You may not know this, but I’m a paranoid guy. Seriously. I grew up paranoid, and even now it’s something that haunts me. Like, it’s a real thing.
When I was a kid living with my dad, we lived in a cul-de-sac. Any time during the day or night, if my dad was in the living room and somebody came to the end of the street and turned around, or even if one of the neighbors pulled into their driveway, he would get up, go to the window, and look out. Just to see who it was. That made me paranoid.
It followed me. As a teenager I lived with my mom and I had this one window in my bedroom that was high up on the wall. It was just high enough that I could look out it while standing up. Even then I thought, at night, people were in the back yard just watching me from it, even though in order to see me I would have had to be standing at the window, and they would have had to be quite a distance away from me, and they would have only seen my head.
The feeling stayed with me up until now. In the very back of my house, almost the entire back wall is window, and while living here for ten plus years I always left the curtains closed. I have a great view, but I left the curtains closed, because at night I’m sure someone is standing in my back yard looking at me. Even though it’s almost impossible for anybody back there to see me. I know it’s ridiculous, but that’s how I feel. Mostly at night.
Standing at my kitchen sink I feel like someone is watching me through that window, and I always feel like someone is going to run by that window and shoot me through it. And it’s very possible for someone to be out there at night and see me through it, if I’m standing at the sink.
This feeling happens each and every time I’m standing at that window at night. Seriously.
As far as being seen through the back window, my wife leaves the curtains there pulled open to let light in during the day, and we never close them. At night, I always have the feeling as if someone were standing out there just watching me.

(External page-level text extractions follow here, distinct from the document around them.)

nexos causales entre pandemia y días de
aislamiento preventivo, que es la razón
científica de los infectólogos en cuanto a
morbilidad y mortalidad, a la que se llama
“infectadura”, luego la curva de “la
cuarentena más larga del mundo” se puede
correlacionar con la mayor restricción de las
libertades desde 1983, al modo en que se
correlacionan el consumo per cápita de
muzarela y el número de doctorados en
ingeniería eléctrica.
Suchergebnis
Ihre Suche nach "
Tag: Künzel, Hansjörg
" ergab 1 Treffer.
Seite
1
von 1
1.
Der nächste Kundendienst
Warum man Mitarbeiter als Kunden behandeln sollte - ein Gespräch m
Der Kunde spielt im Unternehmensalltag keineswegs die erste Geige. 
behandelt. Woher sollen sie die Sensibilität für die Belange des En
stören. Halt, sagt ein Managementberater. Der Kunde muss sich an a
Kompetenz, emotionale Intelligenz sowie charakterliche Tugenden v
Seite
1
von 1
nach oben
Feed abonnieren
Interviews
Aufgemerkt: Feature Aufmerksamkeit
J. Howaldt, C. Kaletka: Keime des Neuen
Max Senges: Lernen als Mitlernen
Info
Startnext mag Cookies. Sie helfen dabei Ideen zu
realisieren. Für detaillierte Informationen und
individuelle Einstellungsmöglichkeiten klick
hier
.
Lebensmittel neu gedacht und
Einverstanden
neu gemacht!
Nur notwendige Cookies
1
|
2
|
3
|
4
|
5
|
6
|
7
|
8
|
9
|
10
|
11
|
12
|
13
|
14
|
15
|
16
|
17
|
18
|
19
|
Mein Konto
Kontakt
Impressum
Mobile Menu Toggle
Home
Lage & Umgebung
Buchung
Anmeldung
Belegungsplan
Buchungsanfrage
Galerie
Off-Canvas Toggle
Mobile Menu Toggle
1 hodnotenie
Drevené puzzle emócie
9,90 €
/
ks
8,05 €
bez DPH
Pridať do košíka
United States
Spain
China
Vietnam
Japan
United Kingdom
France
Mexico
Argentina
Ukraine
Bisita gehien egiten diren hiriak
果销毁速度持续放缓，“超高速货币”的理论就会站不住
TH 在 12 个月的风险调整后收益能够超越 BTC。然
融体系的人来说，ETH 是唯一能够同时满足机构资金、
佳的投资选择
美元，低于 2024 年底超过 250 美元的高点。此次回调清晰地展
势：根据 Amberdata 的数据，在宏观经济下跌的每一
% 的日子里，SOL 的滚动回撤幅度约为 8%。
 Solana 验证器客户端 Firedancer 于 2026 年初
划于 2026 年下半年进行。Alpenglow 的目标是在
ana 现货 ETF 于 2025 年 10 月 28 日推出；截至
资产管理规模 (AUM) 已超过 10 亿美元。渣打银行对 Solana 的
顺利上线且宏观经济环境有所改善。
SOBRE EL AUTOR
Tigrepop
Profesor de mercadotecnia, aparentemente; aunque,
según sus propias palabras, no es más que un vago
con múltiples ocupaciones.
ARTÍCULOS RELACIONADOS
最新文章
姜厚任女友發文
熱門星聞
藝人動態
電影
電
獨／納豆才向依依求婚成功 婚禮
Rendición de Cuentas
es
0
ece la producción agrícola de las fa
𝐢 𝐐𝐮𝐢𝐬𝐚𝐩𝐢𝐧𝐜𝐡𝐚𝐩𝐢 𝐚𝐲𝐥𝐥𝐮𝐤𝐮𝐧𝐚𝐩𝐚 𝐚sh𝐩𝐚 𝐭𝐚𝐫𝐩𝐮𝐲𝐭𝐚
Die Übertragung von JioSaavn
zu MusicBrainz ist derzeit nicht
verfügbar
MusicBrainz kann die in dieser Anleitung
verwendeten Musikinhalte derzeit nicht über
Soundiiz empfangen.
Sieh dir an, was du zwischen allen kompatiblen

When I woke up tonight my wife had the blinds on our front door open, which look right in to our bed (we have a small apartment). I told her to close them. She said nobody was out there, and I’m sure nobody is out there, but I was completely paranoid. She brought up the curtains over the big window and how they’re open and I told her how they make me paranoid too. She just rolled her eyes at me.
Oh, public bathrooms are the worst. At my job, for a long time (and I’m not sure why) one of the ceiling tiles was gone. Holy fuck, never mind cameras, someone is up there watching me pee. If I go into a big public restroom and can’t lock the door, or if THERE IS NO DOOR, fuck fuck fuck. If there are multiple stalls, I ALWAYS look under them to see if there’s anybody else in the bathroom with me. Crapping in public isn’t even a real thing that happens in my life, unless it’s absolutely necessary. And those bathroom stall doors that have huge gaps between them and the main wall of the stall. Yeah, that only means someone is standing there watching me do my business while I’m doing it and can’t see them watching me.
What about urinals? Nope. Those don’t exist. One time a few years back, my friends and I went to a drive-in theater. During intermission I had to pee, so I went to the bathroom. There was a line, and of course it started in the bathroom. When it was my turn, the urinal opened up. There were like 3 other guys behind me, in the bathroom, waiting. I was standing at the urinal and I was shaking so bad I couldn’t pee, because I was sure all of those guys had their eyes on me the whole time. I finally gave up and left. It’s been that way ever since for me. I can’t do urinals. Hell, if I just go to the bathroom, only in MY bathroom at home do I not feel like someone is standing on the other side of the door with their ear to the door, listening to me.
When I take a shower, I always feel like someone slipped in to the bathroom quietly and is just standing on the other side of the curtain, listening to me shower. And it could only be my wife, and she wouldn’t do that. WOULD SHE?!
If a car pulls up next to me at a light, all of the inhabitants of that car are just staring at me. When I go shopping I always do my best to not look suspicious, because every security camera IS ON ME THE WHOLE TIME.
This is serious shit. I’m fucking paranoid. I grew up that way. I feel like someone is out to get me and it’s just a matter of time. I hate going outside because of it, seriously. It’s a battle, every day, just for me to get by without going nuts. One of these days I’ll never leave the house and everybody will be all, “What’s wrong with him? I never thought he’d be this way!” Yeah, I’ve always been that way, I just hide it well.
I can’t live without windows. I’d feel too boxed in, and I wouldn’t be able to look out of the windows to see if somebody was there or not. I just won’t look out of them at night, because I’ll be gunned down.